Bernard Monna est le premier à avoir planté du cassis sur ses terres de l'Île d'Orléans, voilà plus de 30 ans. «Mes parents m'avaient assuré qu'il s'agissait du fruit de l'avenir et m'avaient aussi rappelé que cela faisait de superbes confitures». Aujourd'hui, M. Monna, qui a vraiment des talents de visionnaire, fabrique de fabuleux vins et liqueurs fines, un peu comme son père, son grand-père et son arrière grand-père, paysans des Cévennes, avant lui. La différence, c'est que Bernard a fait sa renommée avec le cassis, ce petit fruit presque noir, terriblement goûteux, et dont les minuscules graines contiendraient de précieux gras Omega 3.

S'il est très connu pour sa superbe crème de cassis, avec laquelle on fabrique le non moins célèbre kir, Bernard Monna a aussi su créer au fil des ans deux vins apéritifs de cassis d'une qualité inégalée.

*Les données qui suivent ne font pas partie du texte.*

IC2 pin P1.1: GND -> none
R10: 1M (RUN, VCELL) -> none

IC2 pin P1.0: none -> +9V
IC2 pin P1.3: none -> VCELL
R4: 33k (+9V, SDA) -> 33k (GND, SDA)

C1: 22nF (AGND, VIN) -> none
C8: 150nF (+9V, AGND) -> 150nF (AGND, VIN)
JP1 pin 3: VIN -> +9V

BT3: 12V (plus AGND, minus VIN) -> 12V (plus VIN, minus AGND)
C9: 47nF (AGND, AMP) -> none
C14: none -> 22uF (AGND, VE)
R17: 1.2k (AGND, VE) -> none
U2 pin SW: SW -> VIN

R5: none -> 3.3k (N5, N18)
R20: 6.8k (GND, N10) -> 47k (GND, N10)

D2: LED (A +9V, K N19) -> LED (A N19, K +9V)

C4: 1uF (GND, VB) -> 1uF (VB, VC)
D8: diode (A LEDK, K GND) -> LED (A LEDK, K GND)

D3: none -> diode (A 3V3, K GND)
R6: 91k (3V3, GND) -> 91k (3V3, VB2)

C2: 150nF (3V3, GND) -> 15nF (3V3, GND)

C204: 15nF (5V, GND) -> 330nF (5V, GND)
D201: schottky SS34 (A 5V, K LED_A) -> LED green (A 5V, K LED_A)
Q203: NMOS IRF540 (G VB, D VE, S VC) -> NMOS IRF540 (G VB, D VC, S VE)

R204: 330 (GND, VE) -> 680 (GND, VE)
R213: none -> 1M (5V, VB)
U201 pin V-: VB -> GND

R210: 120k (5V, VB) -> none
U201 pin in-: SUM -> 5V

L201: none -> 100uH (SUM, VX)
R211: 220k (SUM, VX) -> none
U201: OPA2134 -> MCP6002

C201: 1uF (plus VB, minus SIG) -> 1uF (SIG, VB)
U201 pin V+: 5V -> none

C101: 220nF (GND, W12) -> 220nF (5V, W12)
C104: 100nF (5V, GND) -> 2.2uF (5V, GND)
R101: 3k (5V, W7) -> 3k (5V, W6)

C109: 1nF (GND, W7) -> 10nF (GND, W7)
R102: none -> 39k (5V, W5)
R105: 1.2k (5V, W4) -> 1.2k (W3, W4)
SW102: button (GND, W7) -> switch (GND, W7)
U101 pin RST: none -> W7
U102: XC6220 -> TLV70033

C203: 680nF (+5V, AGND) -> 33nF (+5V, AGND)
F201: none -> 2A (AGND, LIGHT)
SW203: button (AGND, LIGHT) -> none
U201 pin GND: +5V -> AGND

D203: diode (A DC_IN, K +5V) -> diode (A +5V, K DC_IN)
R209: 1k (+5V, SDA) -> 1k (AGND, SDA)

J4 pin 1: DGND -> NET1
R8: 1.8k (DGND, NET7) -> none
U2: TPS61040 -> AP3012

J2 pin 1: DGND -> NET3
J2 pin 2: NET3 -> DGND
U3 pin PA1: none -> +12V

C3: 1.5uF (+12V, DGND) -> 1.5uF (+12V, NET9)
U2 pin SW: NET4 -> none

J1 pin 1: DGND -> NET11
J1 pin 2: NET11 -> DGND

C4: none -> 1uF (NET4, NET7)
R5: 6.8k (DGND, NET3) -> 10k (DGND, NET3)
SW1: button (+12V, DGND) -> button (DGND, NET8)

Le troisième, qui s'appelle Le Capiteux, est une pure merveille et s'apparente davantage à un bon porto. Plus concentré en arômes secondaires (prune, chocolat) parce qu'on lui a ajouté de l'alcool, il a une magnifique robe presque noire qui ajoute à son charme. Je parierais ma chemise qu'il ferait un malheur avec un bon fromage bleu!

Le procédé de fabrication de ces alcools suaves est exactement le même que pour le vin, c'est pourquoi M. Monna aimerait bien que l'on puisse dire de ses liqueurs que ce sont des vins de cassis. D'ailleurs, il récolte ses petits fruits à l'aide d'une vendangeuse... À découvrir absolument, de même que le bistro La Monnaguette, que les deux filles Monna ont ouvert juste à côté des caves de la ferme et qui met en valeur avec beaucoup de talent le travail de «cassiculteur» du paternel...

Auberge Le Vieux Presbytère

1247, Monseigneur d'Esgly, Saint-Pierre

(418) 828-9723


Hugues L'Heureux et Louise Lapointe sont propriétaires de cette magnifique auberge située dans une superbe demeure ancestrale depuis plus de 20 ans. Ils offrent une cuisine régionale qui utilise abondamment les produits du terroir orléanais, avec une prédilection pour les petits gibiers et les poissons: canard confit, faisan, pintade, caribou, boeuf musqué, croustillant de pétoncles, crevettes, autruche. De la salle à manger, la vue sur le fleuve est saisissante, et le décor, extra romantique. Réservations essentielles.

Le moulin de Saint-Laurent

754, chemin Royal, Saint-Laurent

(418) 829-3888


Cette autre très belle table ouverte en saison est située dans un immeuble exceptionnel: un ancien moulin à farine du début du XVIII siècle. Comme la plupart des bons restaurants de l'Île, on nous convie à un voyage dans le temps sur le thème de la cuisine du terroir. Le menu inspiré des arrivages locaux quotidiens change toutes les semaines : poulet de grain charcutière, paume de ris de veau bordelaise, aiguillettes de rôti de sanglier, râble de lapin farci au camembert et cassis. Réservations essentielles.